*** Data in this exercise Section Begins ***

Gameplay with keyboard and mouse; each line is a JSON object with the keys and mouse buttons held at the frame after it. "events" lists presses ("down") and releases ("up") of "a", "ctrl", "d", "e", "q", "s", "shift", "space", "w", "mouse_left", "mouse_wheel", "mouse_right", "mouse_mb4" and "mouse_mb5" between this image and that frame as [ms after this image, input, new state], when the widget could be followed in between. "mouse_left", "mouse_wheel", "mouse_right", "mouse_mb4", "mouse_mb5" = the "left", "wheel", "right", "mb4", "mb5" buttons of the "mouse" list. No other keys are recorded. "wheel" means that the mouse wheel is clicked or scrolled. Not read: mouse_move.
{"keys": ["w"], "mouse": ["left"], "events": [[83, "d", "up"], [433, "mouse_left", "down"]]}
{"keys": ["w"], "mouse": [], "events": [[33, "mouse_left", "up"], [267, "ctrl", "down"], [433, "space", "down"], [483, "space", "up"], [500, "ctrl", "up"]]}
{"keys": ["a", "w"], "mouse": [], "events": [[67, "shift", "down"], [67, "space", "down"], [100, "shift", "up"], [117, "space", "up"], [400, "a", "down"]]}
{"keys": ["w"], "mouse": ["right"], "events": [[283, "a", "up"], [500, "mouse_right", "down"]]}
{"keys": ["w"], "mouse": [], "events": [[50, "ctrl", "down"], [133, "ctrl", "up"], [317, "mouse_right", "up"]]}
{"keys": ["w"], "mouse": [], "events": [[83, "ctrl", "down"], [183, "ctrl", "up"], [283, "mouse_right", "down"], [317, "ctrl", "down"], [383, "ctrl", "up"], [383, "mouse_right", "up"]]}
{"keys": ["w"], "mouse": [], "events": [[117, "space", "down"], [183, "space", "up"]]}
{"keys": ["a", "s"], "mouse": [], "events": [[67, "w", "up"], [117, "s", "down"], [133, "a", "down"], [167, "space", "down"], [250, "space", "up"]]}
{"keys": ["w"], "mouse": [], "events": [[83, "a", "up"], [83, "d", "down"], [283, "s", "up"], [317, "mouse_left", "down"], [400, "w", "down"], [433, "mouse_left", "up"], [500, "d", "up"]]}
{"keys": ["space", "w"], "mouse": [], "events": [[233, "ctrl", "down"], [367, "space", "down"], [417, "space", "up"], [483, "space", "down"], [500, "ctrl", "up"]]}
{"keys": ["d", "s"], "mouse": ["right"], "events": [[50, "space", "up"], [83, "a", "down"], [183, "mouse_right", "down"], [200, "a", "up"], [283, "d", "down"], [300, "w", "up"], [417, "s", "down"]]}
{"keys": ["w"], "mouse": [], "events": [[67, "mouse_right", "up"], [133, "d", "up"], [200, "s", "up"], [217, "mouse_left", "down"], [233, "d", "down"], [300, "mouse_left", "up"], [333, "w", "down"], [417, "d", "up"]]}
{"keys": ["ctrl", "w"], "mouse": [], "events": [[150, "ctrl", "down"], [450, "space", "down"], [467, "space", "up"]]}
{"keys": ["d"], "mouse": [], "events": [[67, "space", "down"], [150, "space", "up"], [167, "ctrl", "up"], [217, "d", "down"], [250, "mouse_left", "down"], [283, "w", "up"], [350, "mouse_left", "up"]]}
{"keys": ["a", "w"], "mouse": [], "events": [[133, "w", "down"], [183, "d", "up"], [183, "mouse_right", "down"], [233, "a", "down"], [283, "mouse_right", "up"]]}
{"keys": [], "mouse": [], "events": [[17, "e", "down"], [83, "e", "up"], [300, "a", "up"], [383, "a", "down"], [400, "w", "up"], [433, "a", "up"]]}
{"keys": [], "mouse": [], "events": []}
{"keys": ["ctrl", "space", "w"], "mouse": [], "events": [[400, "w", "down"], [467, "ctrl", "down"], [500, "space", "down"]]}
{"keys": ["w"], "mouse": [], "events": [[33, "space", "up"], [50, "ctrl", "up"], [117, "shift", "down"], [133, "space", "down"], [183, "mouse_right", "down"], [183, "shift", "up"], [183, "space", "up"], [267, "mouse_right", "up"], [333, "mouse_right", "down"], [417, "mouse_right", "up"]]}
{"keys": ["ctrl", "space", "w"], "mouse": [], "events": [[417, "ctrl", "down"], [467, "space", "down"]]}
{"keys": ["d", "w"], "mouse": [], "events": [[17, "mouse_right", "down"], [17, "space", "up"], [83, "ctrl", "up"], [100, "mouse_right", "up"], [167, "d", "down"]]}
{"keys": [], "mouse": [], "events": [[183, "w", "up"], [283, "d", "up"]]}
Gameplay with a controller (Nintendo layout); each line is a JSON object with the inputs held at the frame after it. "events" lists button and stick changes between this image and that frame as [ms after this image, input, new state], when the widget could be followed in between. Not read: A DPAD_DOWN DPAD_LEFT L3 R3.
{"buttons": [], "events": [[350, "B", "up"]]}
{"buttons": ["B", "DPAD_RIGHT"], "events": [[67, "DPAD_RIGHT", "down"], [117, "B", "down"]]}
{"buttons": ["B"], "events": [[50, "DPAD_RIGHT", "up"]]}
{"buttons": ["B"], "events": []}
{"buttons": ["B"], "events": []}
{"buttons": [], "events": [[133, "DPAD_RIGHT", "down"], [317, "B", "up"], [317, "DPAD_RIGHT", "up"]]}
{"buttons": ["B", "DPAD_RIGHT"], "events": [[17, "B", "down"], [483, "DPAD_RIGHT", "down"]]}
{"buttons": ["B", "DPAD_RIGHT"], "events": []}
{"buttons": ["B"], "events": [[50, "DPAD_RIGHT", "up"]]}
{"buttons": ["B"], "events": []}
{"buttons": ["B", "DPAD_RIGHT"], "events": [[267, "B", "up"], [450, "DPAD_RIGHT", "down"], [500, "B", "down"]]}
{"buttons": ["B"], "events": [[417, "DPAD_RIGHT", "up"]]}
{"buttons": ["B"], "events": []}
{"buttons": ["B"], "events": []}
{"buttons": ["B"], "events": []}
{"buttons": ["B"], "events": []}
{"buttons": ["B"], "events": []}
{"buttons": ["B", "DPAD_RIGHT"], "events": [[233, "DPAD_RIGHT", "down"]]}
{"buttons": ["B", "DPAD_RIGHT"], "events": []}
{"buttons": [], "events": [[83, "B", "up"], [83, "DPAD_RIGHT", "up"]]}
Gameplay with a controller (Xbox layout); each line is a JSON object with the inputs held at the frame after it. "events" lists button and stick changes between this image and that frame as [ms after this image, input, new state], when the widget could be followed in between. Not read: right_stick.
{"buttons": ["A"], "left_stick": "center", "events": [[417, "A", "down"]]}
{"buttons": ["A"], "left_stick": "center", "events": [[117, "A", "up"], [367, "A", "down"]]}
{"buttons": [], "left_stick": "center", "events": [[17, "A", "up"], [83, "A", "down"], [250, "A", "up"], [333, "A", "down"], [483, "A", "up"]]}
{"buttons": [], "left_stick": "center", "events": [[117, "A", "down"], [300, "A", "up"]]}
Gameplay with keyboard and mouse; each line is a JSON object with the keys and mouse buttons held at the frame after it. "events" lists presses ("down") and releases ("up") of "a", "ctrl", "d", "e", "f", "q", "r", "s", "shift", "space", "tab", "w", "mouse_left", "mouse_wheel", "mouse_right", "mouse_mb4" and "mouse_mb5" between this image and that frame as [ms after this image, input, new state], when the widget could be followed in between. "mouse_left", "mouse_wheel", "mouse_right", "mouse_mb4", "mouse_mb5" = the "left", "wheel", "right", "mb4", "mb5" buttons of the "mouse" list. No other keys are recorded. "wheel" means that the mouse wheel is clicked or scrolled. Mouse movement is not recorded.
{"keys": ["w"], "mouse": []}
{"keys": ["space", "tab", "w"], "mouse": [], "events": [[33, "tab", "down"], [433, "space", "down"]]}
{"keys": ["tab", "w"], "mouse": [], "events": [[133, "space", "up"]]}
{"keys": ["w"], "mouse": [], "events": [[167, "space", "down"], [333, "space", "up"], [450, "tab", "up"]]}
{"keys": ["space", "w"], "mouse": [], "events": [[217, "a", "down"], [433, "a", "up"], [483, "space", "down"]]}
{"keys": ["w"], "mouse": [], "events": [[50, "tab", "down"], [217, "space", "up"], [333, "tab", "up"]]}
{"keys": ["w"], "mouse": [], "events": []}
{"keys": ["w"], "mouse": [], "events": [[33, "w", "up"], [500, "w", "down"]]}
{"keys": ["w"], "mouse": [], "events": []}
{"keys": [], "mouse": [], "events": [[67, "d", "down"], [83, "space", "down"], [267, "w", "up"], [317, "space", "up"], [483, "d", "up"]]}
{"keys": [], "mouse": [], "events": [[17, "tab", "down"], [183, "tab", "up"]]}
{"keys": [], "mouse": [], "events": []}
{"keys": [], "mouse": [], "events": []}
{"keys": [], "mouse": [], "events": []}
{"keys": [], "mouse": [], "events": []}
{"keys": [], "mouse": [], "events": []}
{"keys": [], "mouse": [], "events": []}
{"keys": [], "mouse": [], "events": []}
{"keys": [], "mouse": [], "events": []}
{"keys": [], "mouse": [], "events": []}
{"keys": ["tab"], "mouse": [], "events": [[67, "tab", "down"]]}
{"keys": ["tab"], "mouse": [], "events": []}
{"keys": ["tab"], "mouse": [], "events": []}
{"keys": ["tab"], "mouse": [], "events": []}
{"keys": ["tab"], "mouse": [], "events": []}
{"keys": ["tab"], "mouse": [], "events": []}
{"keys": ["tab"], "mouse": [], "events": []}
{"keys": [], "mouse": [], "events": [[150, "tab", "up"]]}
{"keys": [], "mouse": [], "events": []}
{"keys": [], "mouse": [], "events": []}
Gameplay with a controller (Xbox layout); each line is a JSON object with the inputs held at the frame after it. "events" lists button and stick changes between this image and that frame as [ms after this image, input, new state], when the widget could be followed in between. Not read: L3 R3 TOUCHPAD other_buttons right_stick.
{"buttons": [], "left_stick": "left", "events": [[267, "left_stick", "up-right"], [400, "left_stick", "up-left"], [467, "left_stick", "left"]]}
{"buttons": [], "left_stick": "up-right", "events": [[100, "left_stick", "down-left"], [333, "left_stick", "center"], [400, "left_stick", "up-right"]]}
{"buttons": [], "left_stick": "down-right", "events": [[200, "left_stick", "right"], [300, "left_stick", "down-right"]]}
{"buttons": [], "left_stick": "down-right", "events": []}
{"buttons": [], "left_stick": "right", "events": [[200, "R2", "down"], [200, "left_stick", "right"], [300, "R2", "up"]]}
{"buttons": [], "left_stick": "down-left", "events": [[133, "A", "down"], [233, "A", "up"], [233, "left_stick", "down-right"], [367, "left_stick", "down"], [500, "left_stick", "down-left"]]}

*** Data in this exercise Section Ends ***

◆ Exercise details ◆
If a line in the entries above contains the word "controller", copy it.

◆ Response below ◆
Gameplay with a controller (Nintendo layout); each line is a JSON object with the inputs held at the frame after it. "events" lists button and stick changes between this image and that frame as [ms after this image, input, new state], when the widget could be followed in between. Not read: A DPAD_DOWN DPAD_LEFT L3 R3.
Gameplay with a controller (Xbox layout); each line is a JSON object with the inputs held at the frame after it. "events" lists button and stick changes between this image and that frame as [ms after this image, input, new state], when the widget could be followed in between. Not read: right_stick.
Gameplay with a controller (Xbox layout); each line is a JSON object with the inputs held at the frame after it. "events" lists button and stick changes between this image and that frame as [ms after this image, input, new state], when the widget could be followed in between. Not read: L3 R3 TOUCHPAD other_buttons right_stick.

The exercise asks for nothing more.